---------- Supplied records ----------

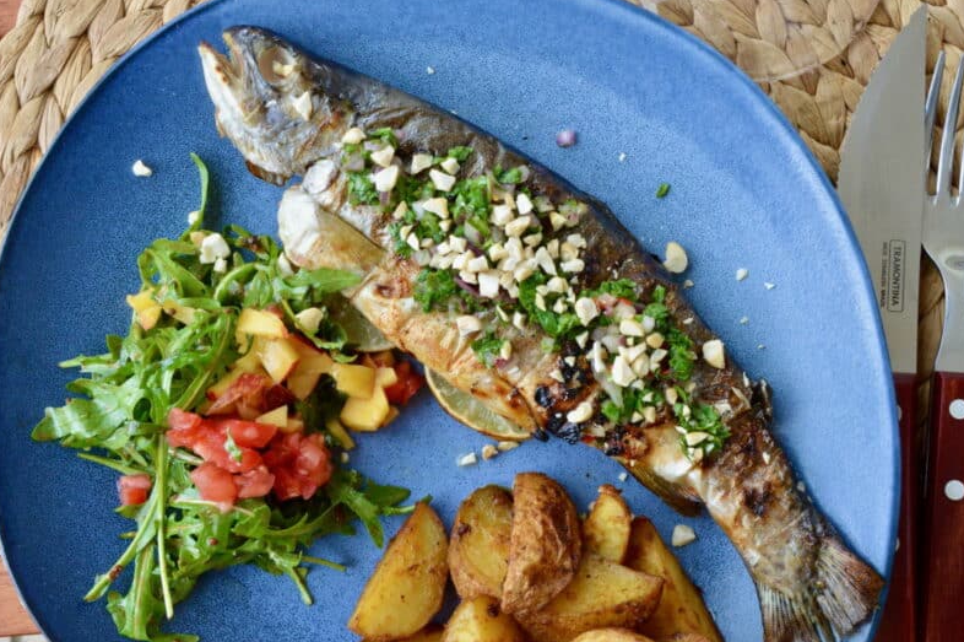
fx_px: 1552
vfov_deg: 23.4
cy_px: 322
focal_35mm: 58
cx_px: 478
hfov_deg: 34.5
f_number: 18
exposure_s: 1/60
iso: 1250
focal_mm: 38
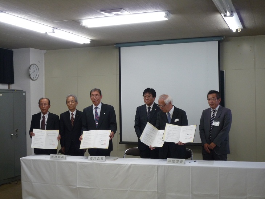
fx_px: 383
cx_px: 132
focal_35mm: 50
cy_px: 100
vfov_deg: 29.1
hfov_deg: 38.2
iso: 250
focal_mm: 8.8
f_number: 4.3
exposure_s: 1/50
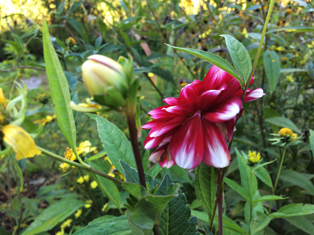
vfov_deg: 48.2
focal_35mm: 29
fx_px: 263
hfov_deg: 61.7
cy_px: 118
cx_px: 157
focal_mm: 4.15
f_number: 2.2
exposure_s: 1/60
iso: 40
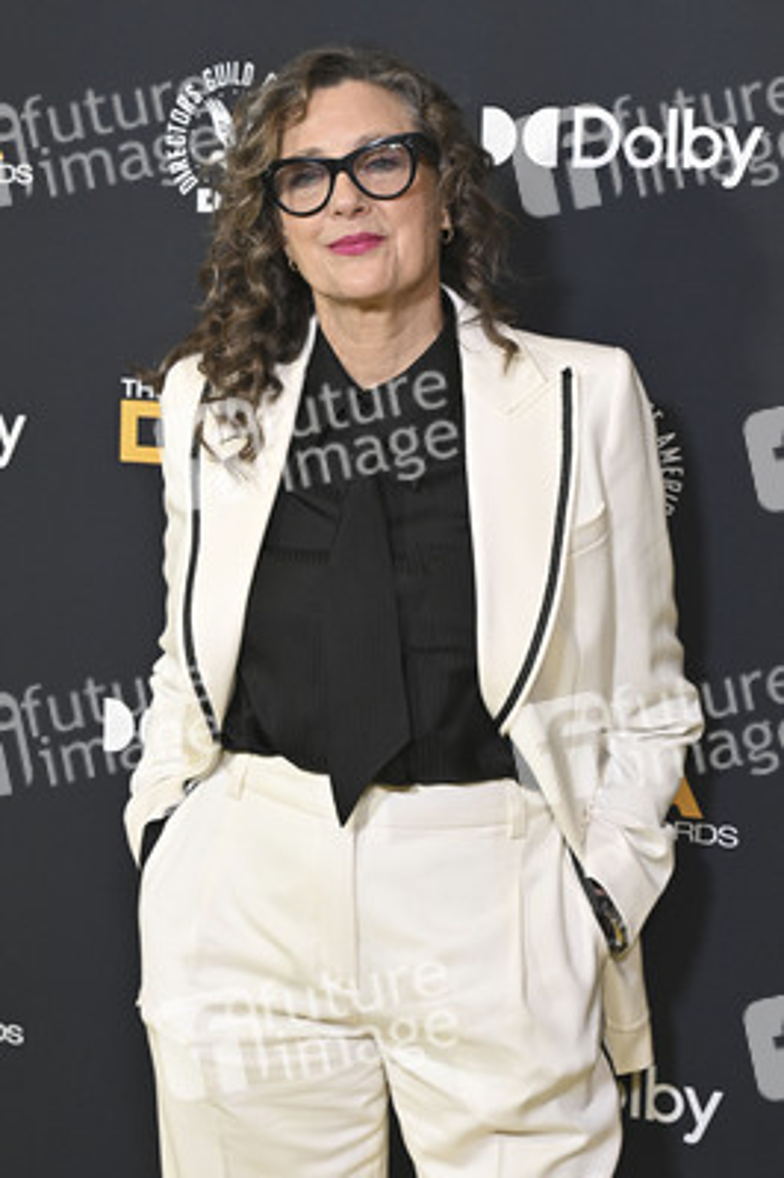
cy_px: 589
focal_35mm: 67
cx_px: 392
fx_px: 2192
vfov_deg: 30.1
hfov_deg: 20.3
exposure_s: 1/320
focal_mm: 67
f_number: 5.6
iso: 2000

----------

Every line from the one with "hfov_deg: 38.2" through the end of the material above should be restated word for word, with the pictures left out.

hfov_deg: 38.2
iso: 250
focal_mm: 8.8
f_number: 4.3
exposure_s: 1/50
vfov_deg: 48.2
focal_35mm: 29
fx_px: 263
hfov_deg: 61.7
cy_px: 118
cx_px: 157
focal_mm: 4.15
f_number: 2.2
exposure_s: 1/60
iso: 40
cy_px: 589
focal_35mm: 67
cx_px: 392
fx_px: 2192
vfov_deg: 30.1
hfov_deg: 20.3
exposure_s: 1/320
focal_mm: 67
f_number: 5.6
iso: 2000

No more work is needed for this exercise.